* [Task requirements] Only the lines from the one containing "Melhores Filmes sobre" to the end of the records belong in the answer; repeat them exactly and drop the pictures.

* [Available records]
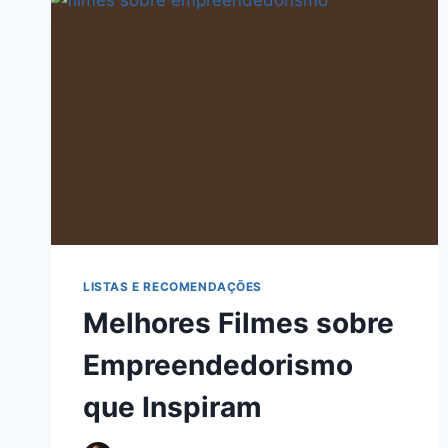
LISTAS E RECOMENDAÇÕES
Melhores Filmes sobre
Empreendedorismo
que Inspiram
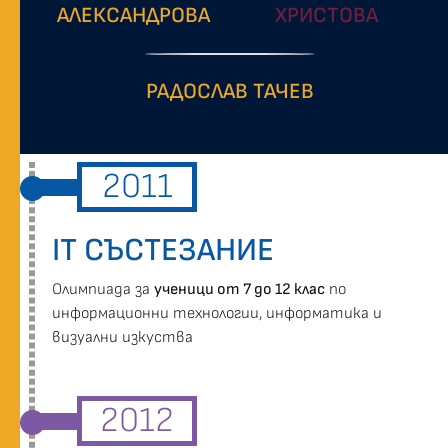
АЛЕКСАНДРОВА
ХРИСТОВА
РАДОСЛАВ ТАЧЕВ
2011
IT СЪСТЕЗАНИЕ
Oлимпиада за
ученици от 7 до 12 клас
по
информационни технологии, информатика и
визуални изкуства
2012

* [Response]
Melhores Filmes sobre
Empreendedorismo
que Inspiram
АЛЕКСАНДРОВА
ХРИСТОВА
РАДОСЛАВ ТАЧЕВ
2011
IT СЪСТЕЗАНИЕ
Oлимпиада за
ученици от 7 до 12 клас
по
информационни технологии, информатика и
визуални изкуства
2012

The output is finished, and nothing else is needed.